» YOUR INSTRUCTIONS
Copy the records below word for word. Stop after the line that contains "Rendered at 1626 by 1125 pixels.".

» SUPPLIED RECORDS
········
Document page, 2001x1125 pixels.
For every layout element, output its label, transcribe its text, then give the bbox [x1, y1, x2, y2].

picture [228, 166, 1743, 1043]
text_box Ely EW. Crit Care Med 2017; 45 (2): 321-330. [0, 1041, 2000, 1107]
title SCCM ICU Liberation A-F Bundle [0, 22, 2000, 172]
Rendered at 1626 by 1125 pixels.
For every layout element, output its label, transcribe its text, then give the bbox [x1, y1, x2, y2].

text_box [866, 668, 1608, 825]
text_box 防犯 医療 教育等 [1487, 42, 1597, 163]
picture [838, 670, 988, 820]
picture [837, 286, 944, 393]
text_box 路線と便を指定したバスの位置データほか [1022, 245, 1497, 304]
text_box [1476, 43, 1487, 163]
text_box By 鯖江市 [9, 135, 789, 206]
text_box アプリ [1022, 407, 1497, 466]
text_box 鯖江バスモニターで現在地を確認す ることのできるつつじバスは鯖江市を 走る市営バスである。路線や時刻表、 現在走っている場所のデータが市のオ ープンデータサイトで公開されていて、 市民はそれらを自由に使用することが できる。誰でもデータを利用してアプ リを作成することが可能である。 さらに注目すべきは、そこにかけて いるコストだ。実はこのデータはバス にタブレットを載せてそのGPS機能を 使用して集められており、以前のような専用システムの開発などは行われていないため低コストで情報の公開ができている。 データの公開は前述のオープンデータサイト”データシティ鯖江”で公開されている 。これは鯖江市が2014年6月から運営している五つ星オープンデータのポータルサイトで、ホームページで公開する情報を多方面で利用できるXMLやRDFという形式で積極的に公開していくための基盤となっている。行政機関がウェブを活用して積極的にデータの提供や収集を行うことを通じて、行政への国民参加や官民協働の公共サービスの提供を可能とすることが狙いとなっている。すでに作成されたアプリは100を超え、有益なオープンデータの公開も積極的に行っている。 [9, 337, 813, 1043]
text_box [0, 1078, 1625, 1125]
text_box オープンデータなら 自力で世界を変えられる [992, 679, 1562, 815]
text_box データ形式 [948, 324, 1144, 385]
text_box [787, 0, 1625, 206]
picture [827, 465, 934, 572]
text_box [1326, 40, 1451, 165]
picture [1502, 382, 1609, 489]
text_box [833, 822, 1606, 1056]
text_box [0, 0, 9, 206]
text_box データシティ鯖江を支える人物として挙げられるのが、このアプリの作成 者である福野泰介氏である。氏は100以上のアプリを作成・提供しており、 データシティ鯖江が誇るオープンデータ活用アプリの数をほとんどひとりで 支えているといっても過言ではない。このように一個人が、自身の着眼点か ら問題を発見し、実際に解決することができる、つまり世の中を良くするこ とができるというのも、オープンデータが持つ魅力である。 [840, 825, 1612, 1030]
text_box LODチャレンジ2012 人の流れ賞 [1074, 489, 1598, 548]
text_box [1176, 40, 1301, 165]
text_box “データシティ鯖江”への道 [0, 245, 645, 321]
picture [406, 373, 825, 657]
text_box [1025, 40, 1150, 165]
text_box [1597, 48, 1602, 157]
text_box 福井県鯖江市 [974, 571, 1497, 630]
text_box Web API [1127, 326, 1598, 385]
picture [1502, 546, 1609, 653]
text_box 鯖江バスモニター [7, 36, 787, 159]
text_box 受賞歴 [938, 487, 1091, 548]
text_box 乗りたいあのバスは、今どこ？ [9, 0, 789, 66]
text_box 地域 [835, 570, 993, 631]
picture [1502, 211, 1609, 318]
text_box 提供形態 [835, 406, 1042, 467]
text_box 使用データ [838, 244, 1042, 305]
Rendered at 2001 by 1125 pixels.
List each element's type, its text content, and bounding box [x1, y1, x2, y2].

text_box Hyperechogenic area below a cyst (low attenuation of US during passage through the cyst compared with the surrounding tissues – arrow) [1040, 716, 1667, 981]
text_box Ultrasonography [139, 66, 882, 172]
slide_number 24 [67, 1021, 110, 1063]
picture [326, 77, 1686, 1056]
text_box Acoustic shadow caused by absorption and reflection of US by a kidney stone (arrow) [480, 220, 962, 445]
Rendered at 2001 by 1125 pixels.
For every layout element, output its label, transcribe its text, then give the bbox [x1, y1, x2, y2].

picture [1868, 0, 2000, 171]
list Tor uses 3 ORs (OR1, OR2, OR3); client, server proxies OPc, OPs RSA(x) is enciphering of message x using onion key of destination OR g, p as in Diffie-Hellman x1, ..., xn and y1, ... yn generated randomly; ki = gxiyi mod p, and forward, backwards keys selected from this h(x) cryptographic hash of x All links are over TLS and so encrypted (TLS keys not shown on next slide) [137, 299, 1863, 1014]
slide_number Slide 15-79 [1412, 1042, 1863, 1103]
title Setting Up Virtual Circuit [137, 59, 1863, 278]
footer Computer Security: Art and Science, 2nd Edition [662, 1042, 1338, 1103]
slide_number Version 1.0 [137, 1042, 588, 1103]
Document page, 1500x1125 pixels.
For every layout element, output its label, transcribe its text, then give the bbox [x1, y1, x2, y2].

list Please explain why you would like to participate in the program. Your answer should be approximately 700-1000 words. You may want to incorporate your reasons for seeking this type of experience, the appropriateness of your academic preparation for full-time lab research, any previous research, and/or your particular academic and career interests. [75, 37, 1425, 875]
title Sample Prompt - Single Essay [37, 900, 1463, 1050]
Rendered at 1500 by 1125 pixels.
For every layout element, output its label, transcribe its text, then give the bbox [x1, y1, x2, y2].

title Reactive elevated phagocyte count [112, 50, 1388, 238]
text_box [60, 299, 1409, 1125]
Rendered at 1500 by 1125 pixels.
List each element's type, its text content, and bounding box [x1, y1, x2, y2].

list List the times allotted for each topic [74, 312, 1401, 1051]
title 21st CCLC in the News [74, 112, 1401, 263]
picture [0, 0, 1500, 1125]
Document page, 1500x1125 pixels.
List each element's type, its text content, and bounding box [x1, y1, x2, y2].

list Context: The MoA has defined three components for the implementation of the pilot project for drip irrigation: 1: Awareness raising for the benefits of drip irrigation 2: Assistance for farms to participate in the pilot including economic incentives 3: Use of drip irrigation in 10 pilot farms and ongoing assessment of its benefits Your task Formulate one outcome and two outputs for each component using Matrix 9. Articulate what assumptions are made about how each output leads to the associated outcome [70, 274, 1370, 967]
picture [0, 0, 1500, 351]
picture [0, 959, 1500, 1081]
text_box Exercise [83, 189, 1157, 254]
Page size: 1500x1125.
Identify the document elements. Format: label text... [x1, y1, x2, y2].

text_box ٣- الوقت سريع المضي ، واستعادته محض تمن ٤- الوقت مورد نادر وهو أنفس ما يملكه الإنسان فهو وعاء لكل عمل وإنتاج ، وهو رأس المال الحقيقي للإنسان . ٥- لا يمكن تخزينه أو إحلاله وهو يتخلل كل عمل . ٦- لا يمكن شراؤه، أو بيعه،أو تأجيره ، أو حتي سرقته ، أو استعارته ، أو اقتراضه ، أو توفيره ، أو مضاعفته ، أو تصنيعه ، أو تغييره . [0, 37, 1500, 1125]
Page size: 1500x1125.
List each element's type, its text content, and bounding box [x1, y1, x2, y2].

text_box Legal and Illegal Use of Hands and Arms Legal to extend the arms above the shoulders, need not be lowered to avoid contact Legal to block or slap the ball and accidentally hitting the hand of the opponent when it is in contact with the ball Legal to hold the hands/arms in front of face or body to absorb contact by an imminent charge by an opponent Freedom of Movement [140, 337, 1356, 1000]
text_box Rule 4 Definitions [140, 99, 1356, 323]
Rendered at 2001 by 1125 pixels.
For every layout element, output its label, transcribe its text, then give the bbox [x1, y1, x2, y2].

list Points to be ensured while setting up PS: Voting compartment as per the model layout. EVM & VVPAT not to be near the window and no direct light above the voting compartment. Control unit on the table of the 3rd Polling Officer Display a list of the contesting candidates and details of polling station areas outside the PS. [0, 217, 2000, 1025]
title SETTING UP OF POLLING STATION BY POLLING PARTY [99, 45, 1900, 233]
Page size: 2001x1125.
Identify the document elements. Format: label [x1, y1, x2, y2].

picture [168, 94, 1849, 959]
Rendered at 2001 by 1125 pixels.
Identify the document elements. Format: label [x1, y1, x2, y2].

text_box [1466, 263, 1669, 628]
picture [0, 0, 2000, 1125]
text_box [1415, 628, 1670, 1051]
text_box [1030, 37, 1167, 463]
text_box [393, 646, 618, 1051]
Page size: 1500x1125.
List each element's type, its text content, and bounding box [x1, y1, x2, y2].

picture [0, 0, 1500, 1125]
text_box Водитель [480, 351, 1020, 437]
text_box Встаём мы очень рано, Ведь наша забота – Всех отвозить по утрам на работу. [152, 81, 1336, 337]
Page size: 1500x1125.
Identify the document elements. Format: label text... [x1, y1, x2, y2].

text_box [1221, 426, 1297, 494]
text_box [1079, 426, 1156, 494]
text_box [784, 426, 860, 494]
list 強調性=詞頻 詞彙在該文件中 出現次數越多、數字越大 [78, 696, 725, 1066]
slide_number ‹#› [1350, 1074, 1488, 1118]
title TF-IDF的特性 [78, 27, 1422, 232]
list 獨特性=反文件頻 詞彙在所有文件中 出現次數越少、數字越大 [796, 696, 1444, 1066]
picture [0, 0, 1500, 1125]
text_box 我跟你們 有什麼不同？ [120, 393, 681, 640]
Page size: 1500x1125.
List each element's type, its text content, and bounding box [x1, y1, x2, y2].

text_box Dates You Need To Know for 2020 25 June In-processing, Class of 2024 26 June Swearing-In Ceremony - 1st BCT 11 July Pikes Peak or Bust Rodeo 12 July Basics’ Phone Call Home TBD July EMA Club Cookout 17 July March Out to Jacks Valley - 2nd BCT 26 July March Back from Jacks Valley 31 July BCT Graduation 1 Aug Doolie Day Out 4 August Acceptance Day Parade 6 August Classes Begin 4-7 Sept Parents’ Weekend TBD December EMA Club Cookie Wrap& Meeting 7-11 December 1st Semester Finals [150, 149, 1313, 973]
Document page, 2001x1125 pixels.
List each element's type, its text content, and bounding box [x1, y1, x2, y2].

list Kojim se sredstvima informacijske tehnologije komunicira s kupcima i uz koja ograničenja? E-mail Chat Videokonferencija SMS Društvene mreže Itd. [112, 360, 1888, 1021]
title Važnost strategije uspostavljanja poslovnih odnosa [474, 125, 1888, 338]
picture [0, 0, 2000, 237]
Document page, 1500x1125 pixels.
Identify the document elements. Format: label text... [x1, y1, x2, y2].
········
» RESPONSE TO THE EXERCISE
Document page, 2001x1125 pixels.
For every layout element, output its label, transcribe its text, then give the bbox [x1, y1, x2, y2].

picture [228, 166, 1743, 1043]
text_box Ely EW. Crit Care Med 2017; 45 (2): 321-330. [0, 1041, 2000, 1107]
title SCCM ICU Liberation A-F Bundle [0, 22, 2000, 172]
Rendered at 1626 by 1125 pixels.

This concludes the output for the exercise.